Direct current (DC) is the flow of electric current in only one direction and it refers to systems where the source voltage is constant. The voltage source of an alternating current (AC) system puts out V = V0sin2​π𝑓t, where V is the voltage at time t, Vo is the peak voltage, and 𝑓 is the frequency in hertz.

​In a simple circuit, I = V/R and AC current is I = I0sin 2​π𝑓t, where I is the current at time t, and I0 = V0/R is the peak current.

The average AC power is Pave = 1/2I0V0.

Average (rms) current Irms and average (rms) voltage Vrms are Irms = I0/√2 and Vrms = V0/√2, where rms stands for root mean square.

Therefore, Pave = Irms*Vrms
Ohm's law for AC is Irms = Vrms/R
Expressions for the average power of an AC circuit are Pave = IrmsVrms, Pave = Vrms^2/R and Pave = Irms^2R analogous to the expressions for DC circuits.

Electric hazards to the human body include thermal (excessive power) and shock (current through a person). Shock severity is determined by current, path, duration, and AC frequency. Shock hazards as a function of current are listed in reference tables. The threshold current for two hazards as a function of frequency can be shown on a graph.

Electric potentials in neurons and other cells are created by ionic concentration differences across semipermeable membranes. Stimuli change the permeability and create action potentials that propagate along neurons. Myelin sheaths speed this process and reduce the needed energy input. This process in the heart can be measured with an electrocardiogram (ECG).

Superconductivity is a phenomenon that occurs in some materials when cooled to very low critical temperatures, resulting in a resistance of exactly zero and the expulsion of all magnetic fields.
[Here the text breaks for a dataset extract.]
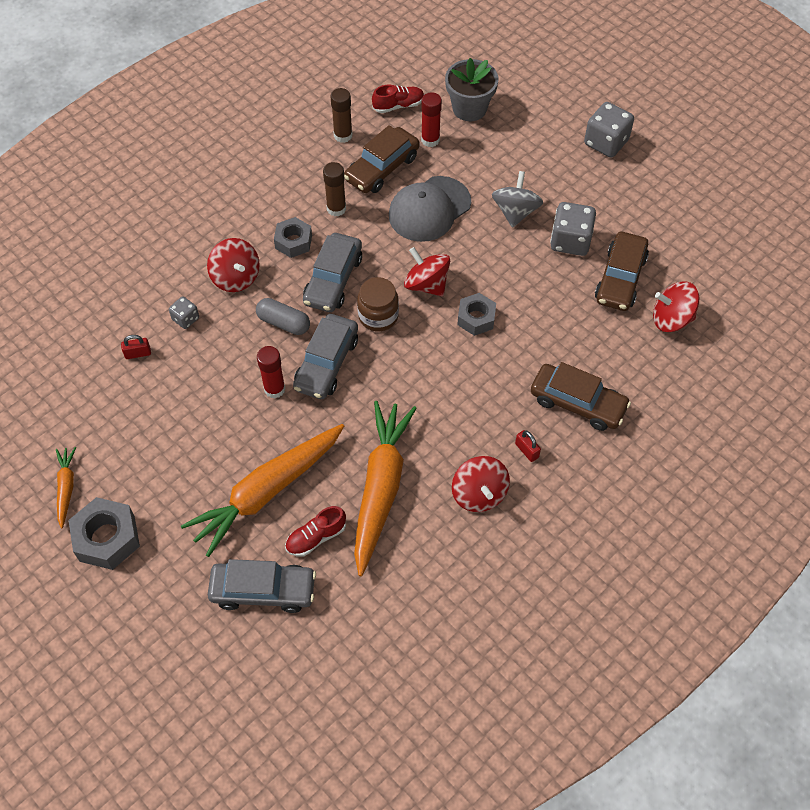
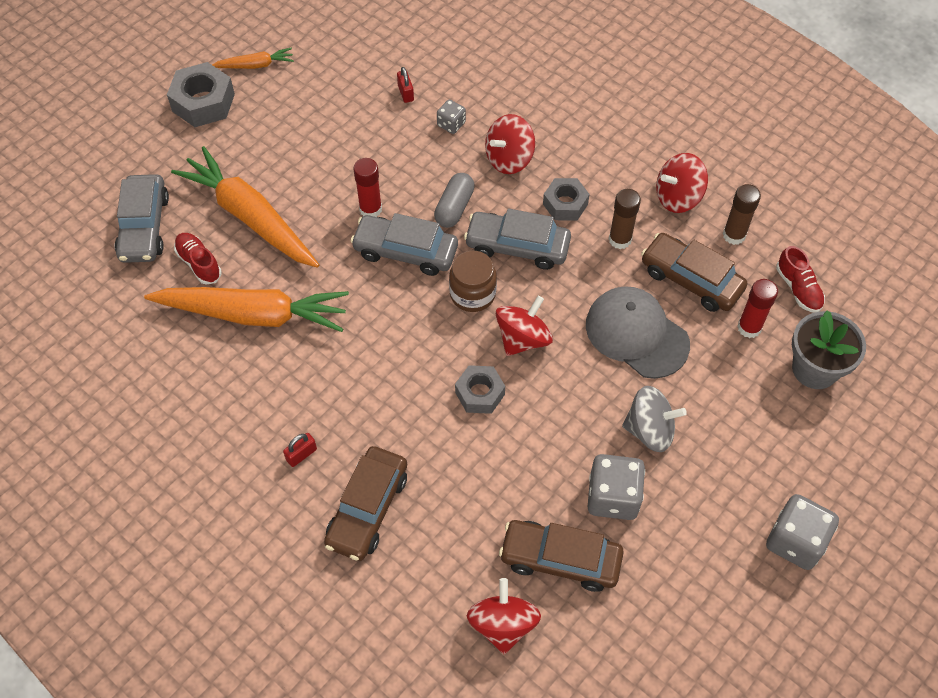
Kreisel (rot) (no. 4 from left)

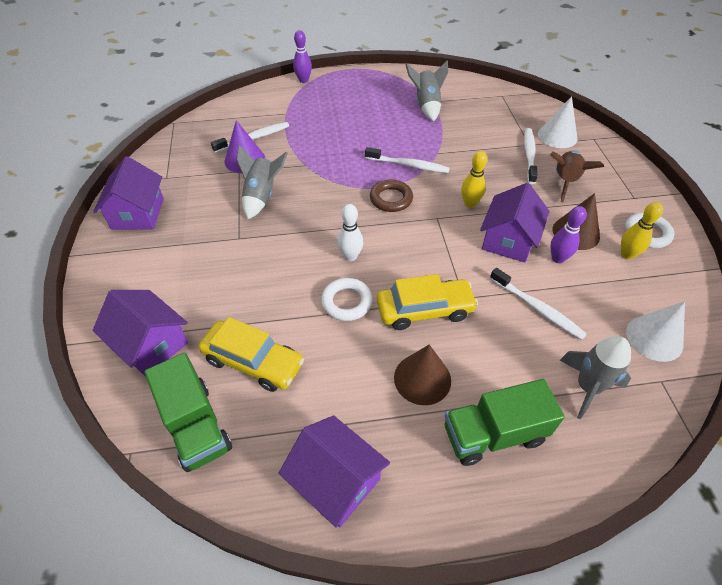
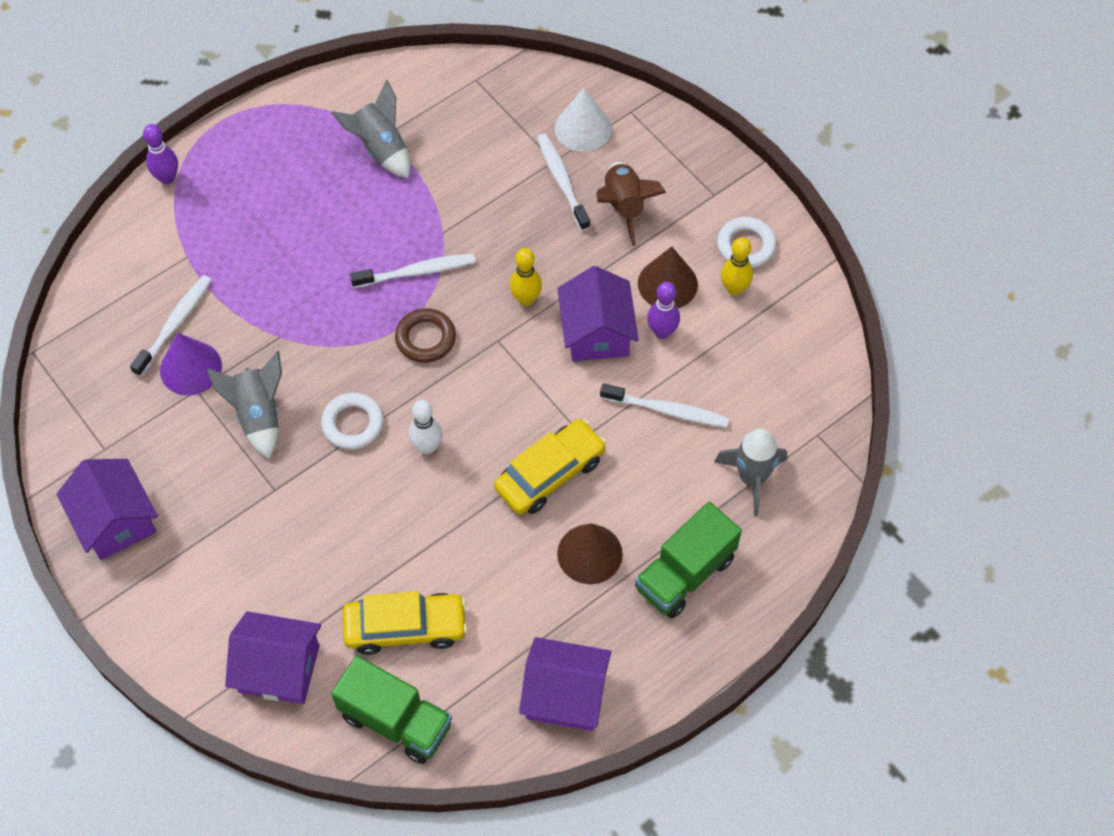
Ring (weiß) (no. 1 from left)
Kegel (weiß) (no. 2 from left in the first image)

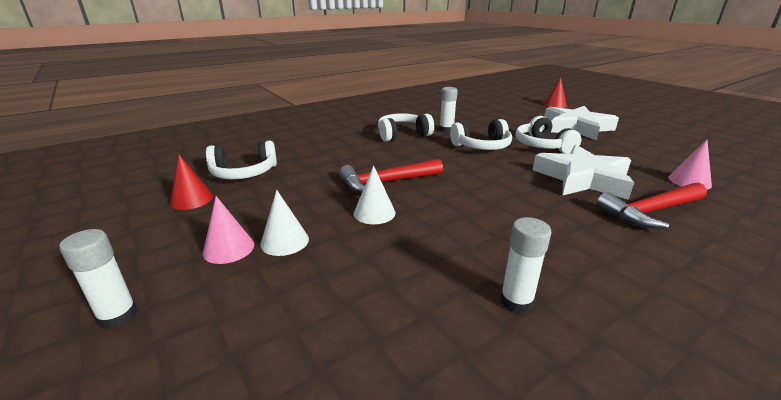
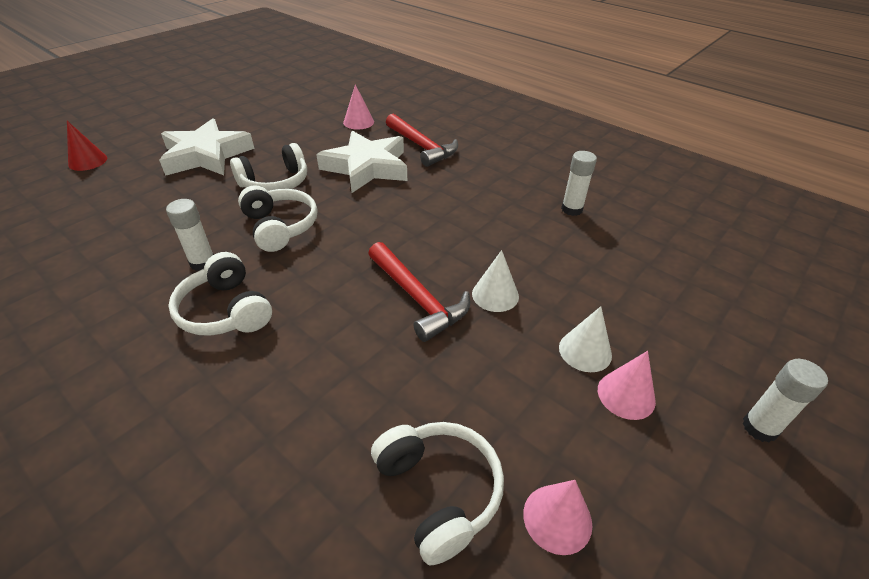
Kegel (rosa) (no. 2 from left)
Materials that are normally good conductors (such as copper, gold, and silver) do not experience superconductivity. Superconductivity was first observed in mercury by Heike Kamerlingh Onnes in 1911. In 1986, Dr. Ching Wu Chu of Houston University fabricated a brittle, ceramic compound with a critical temperature close to the temperature of liquid nitrogen. Superconductivity can be used in the manufacture of superconducting magnets for use in MRI machines and high-speed levitated (maglev) trains. Particle accelerators have also used superconductors, in addition to advanced medical diagnosis, fundamental physics research, power transmission, electric motors and generators, energy storage, quantum computing, and sensitive magnetic field detectors.